The motion specifically seeks the deposition of Valadimir Alexsandrovich to answer questions regarding Bener. The court cannot order a person who has not been subpoenaed to appear and give testimony regarding a non-party. If Progressive wants to obtain discovery from Bener, it must do so through subpoena.

Finally, the court notes many of the questions posed in the interrogatories relate to a Malella defense.[FN2] CPLR 3018(b) requires a party to plead all matters that would likely take an adverse party by surprise or that would not appear on the face of the pleading. A Malella defense must be plead as an affirmative defense. New York First Acupuncture P.C. v. State Farm Mut. Auto. Ins. Co., 25 Misc 3d 134(A) (App Term2nd, 11th & 13th Jud. Dists. 2009). The answer does not plead a Malella defense in its answer.

Malella does not apply to the claim asserted in this action. The principle underlying Malella is that only a licensed professional can be officer, shareholder or director of a professional corporation, a partner in a professional limited liability partnership or a manager of a professional limited liability company. The “fraudulent incorporation” element of Malella is that a non-professional has the actual ownership or controlling interest in such a business entity that only a licensed professional can own.

Alev is the provider of medical supplies. Defendant has failed to establish that the owner of a medical supply company must have a license. In fact, it would appear to the contrary since Alev is a domestic, business corporation.

Thus, to the extent defendant seeks material that cannot be in issue in this litigation, the discover demands are palpably improper. Saratoga Harness Racing, Inc. v. Roemer, 274 AD2d 887 (3rd Dept. 2000); and Titleserv, Inc. v.
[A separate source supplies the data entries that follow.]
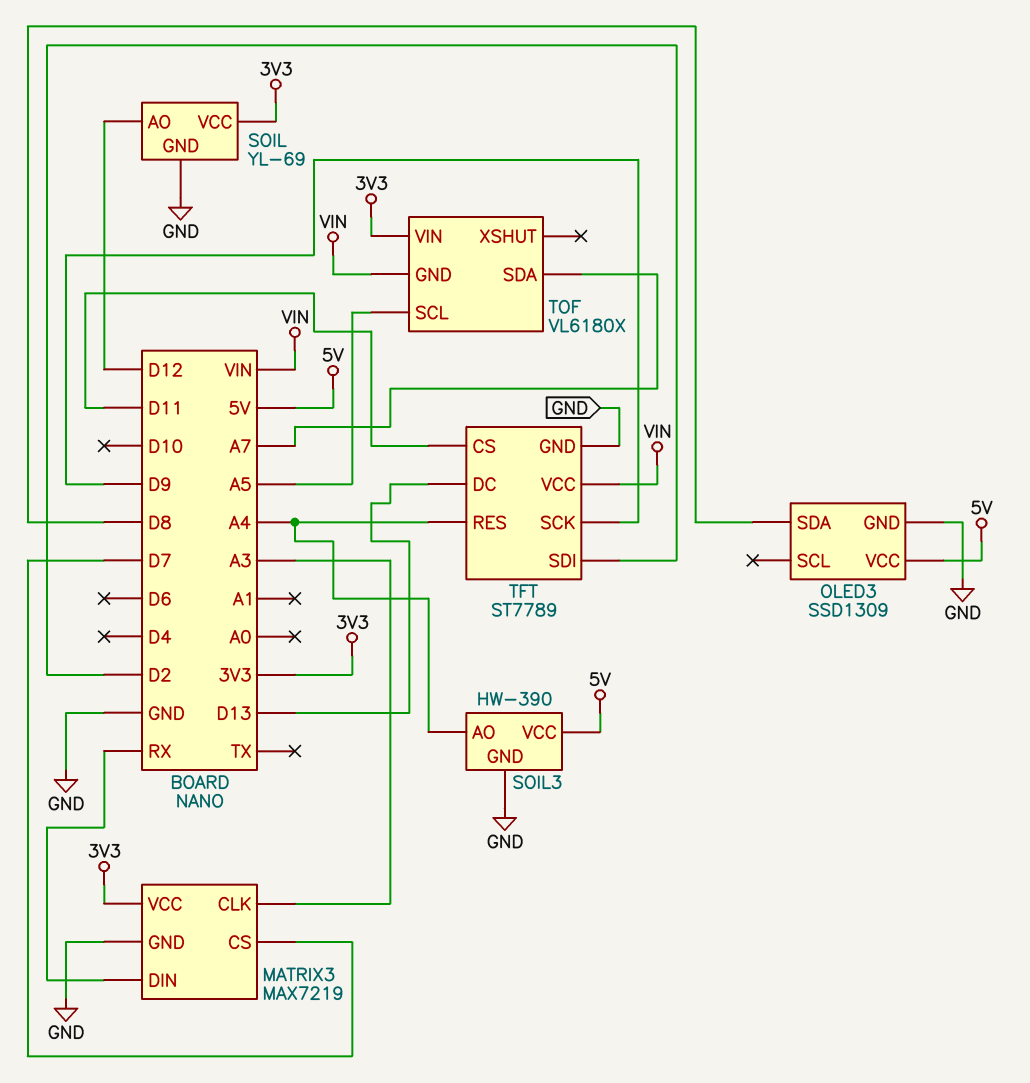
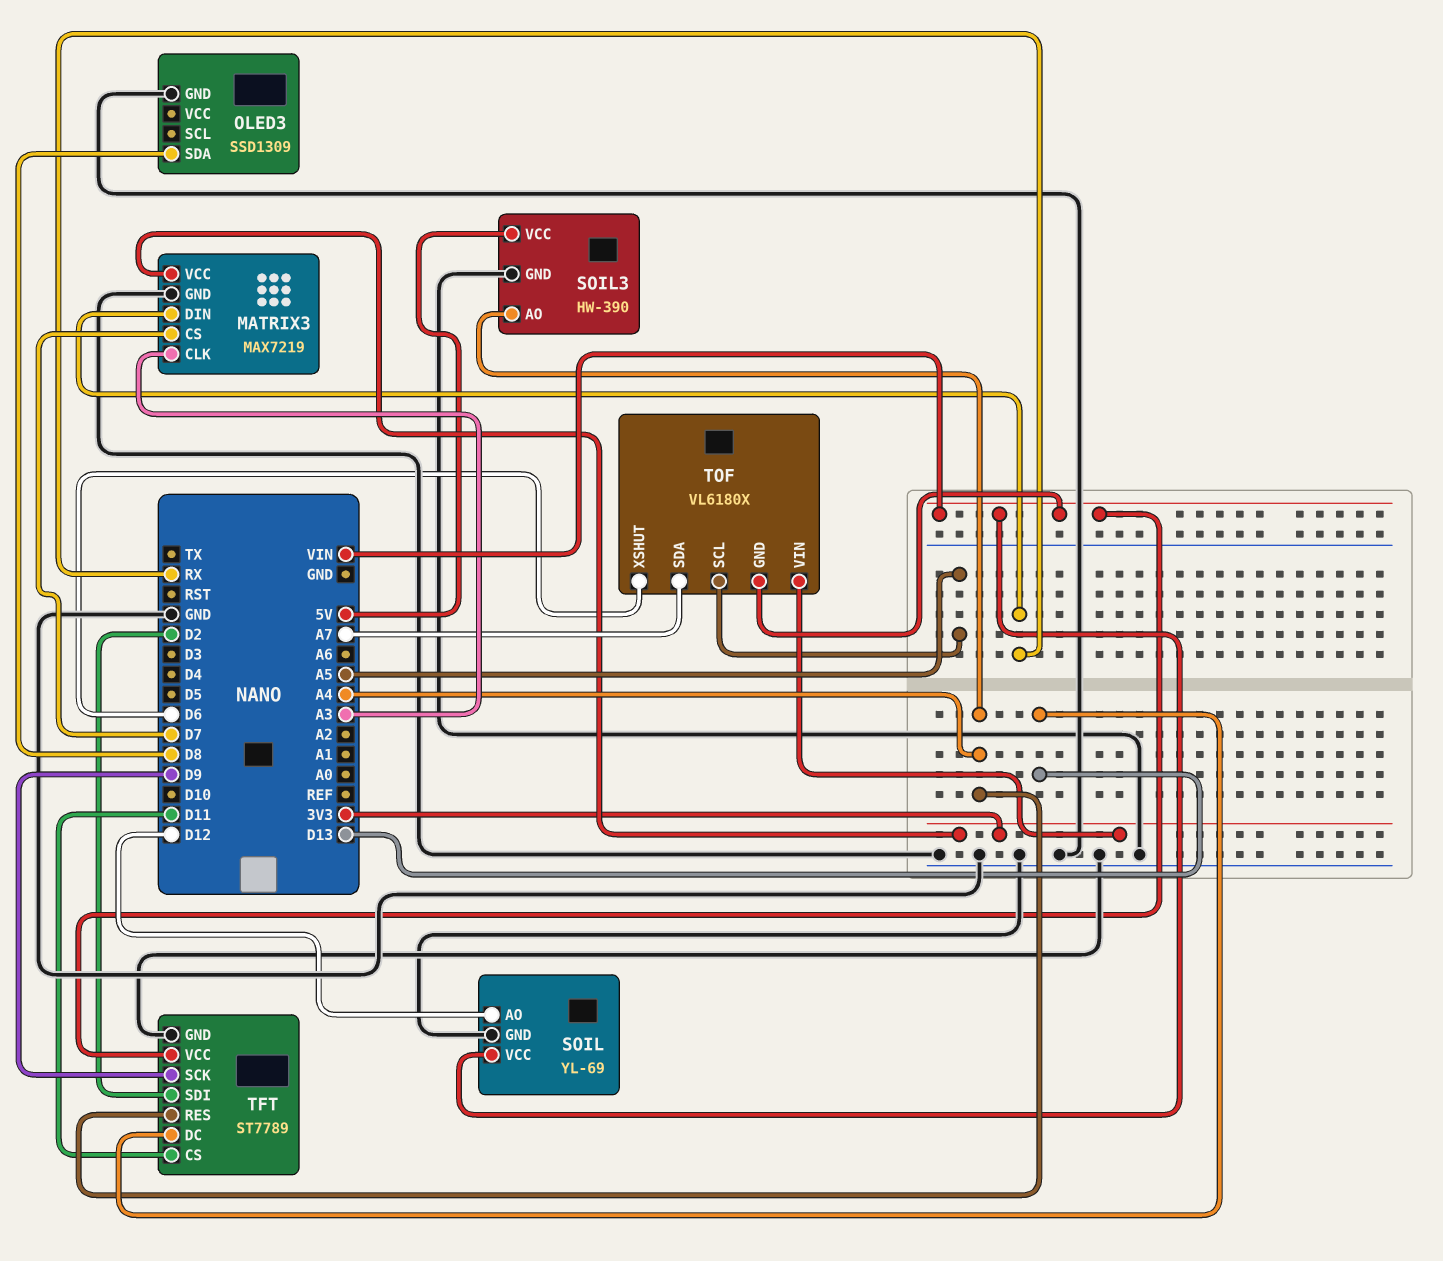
OLED3 pin VCC: 5V -> none
SOIL pin VCC: 3V3 -> VIN
TOF pin XSHUT: none -> D6

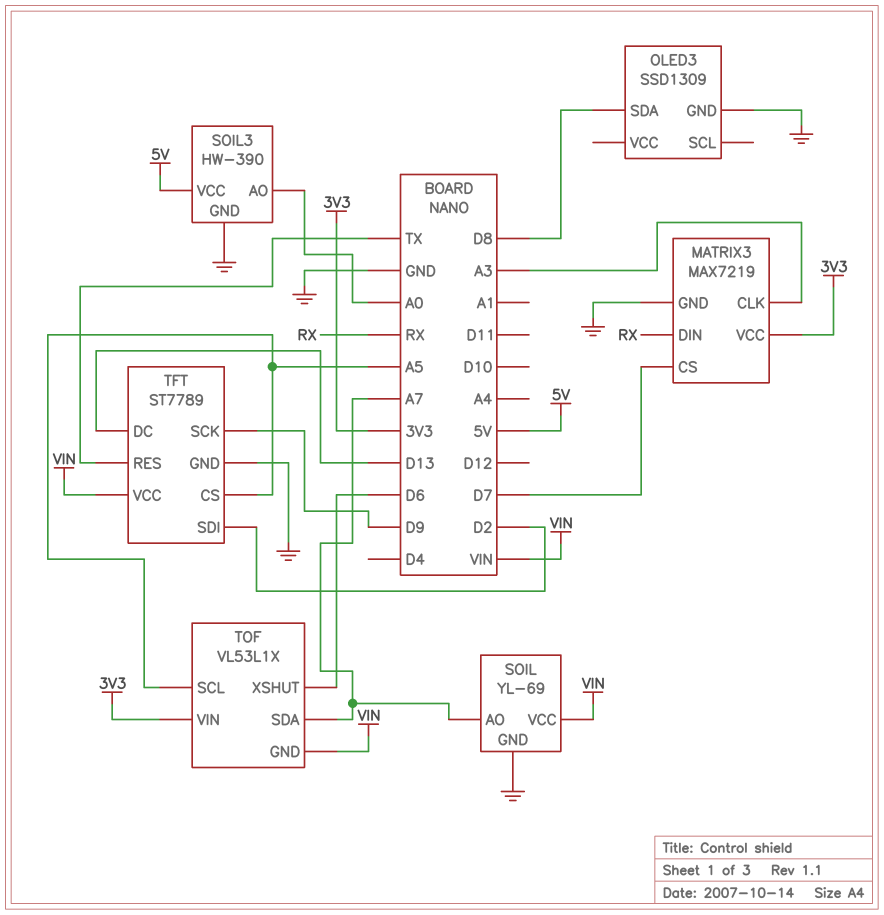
SOIL pin AO: D12 -> A7
SOIL3 pin AO: A4 -> A0
TFT pin CS: D11 -> A5
TFT pin RES: A4 -> TX
TOF: VL6180X -> VL53L1X

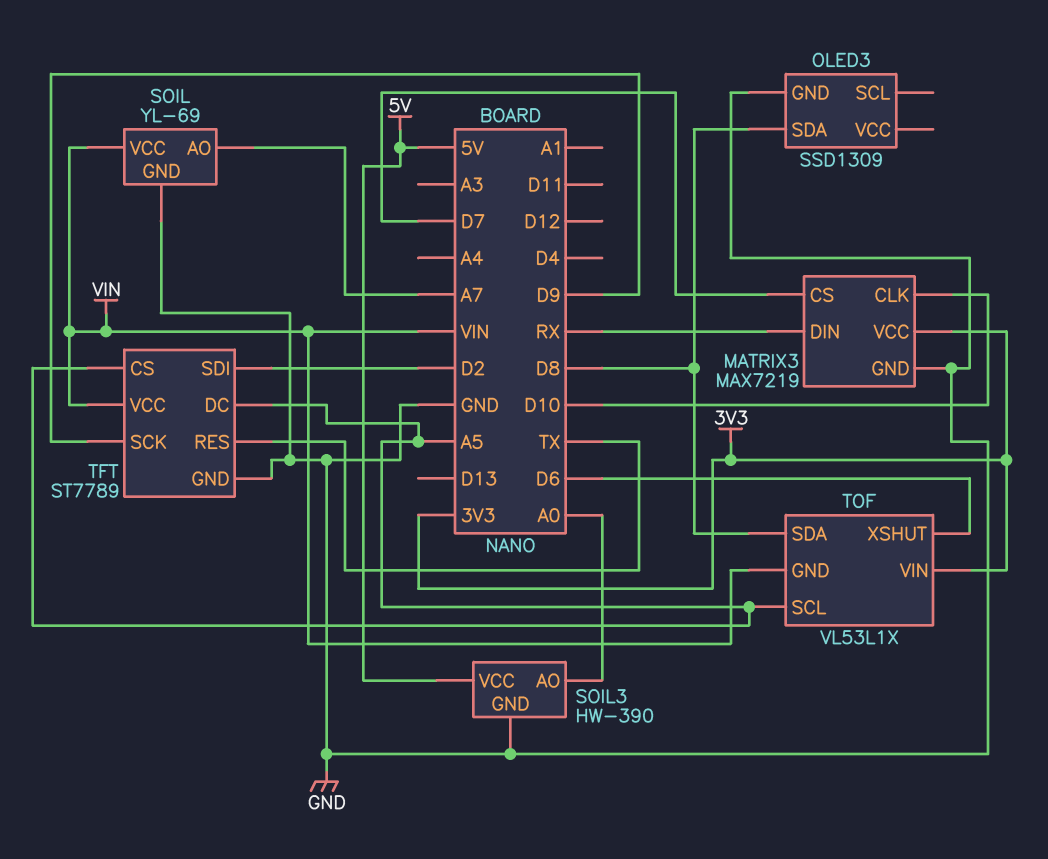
MATRIX3 pin CLK: A3 -> D10
TFT pin DC: D13 -> A5
TOF pin SDA: A7 -> D8

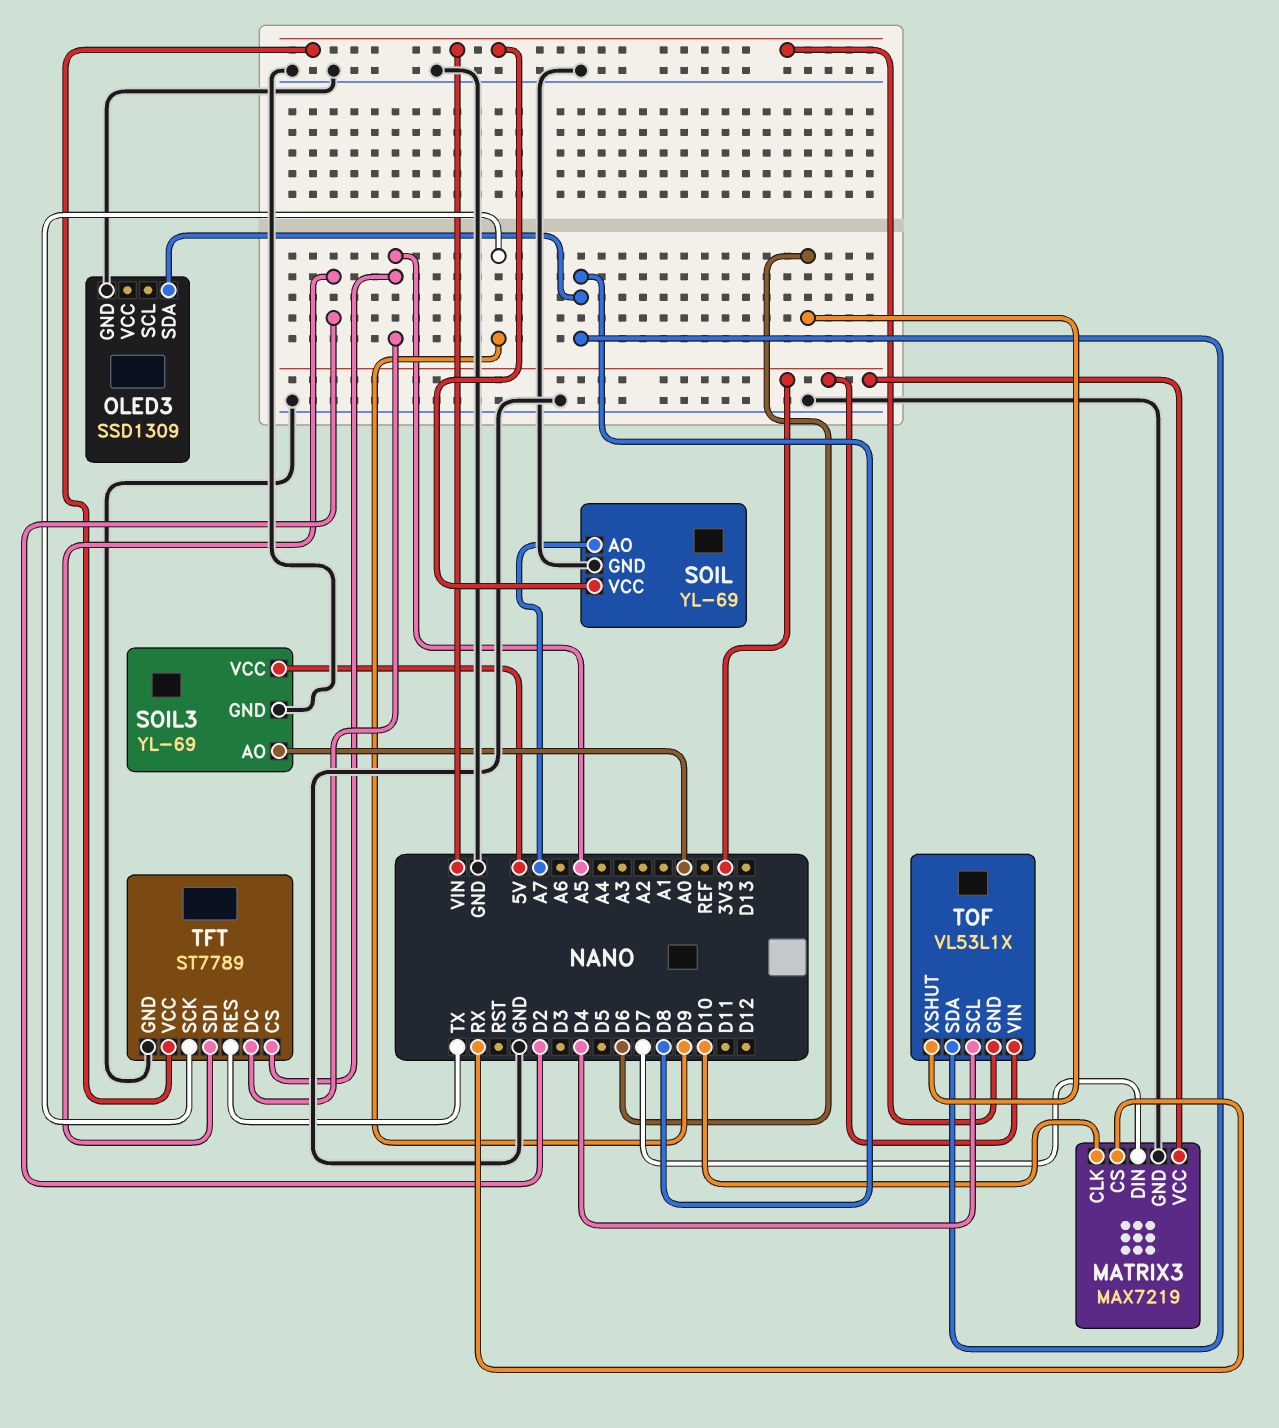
MATRIX3 pin CS: D7 -> RX
MATRIX3 pin DIN: RX -> D7
SOIL3: HW-390 -> YL-69
TOF pin SCL: A5 -> D4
Zenobio, 210 AD2d 314 (2nd Dept. 2000); and Grossman v. Lacoff, 168 AD2d 484 (2nd Dept.,1990).

The no-fault law is designed to insure prompt payment of claims of medical claims arising from automobile accidents. Medical Society of the State of New York v. Serio, 100 NY2d 854, 860 (2003). See, Fair Price Medical Supply Corp. v. Travelers Indemnity Co., supra; and Hospital for Joint Disease v. Travelers Property Casualty Ins. Co., supra.

Permitting a defendant to conduct discovery on defenses it is precluded from raising at [*5]trial would defeat this goal.

Therefore, defendant’s motion is denied with leave to renew upon proper papers including a copy of the claim and a copy of the denial.

SO ORDERED:

Hon. Fred J. Hirsh

District Court Judge

Dated: May 3, 2010

Footnotes

Footnote 1:There are four defenses a carrier can raise that are not subject to the preclusion rule: (1) fraudulent incorporation, [State Farm Mutual Ins. Co. v. Malella, 4 NY3d 313 (2005)], (2) lack of coverage, [Central General Hosp. v. Chubb Group of Ins. Cos., 90 NY2d 195 (1997)], (3) staged accident [Central General Hosp. v. Chubb Group of Ins. Cos., supra; Allstate Ins. Co. v. Massre, 14 AD3d 610 (2nd Dept. 2005); and V.S. Medical Services P.C. v. Allstate Ins. Co., 11 Misc 3d 334 (Civil Ct. Kings Co. 2006)] and (4) exhaustion of coverage [Hospital for Joint Disease v. Hertz Corp., 22 AD3d 724 (2nd Dept.2005); and Hospital for Joint Disease v. State Farm Mut. Auto. Ins. Co., 8 AD3d 533 (2nd Dept. 2004)].

Footnote 2:The names of the shareholders and owners in a management company and the services provided by the management company are Mallela issues.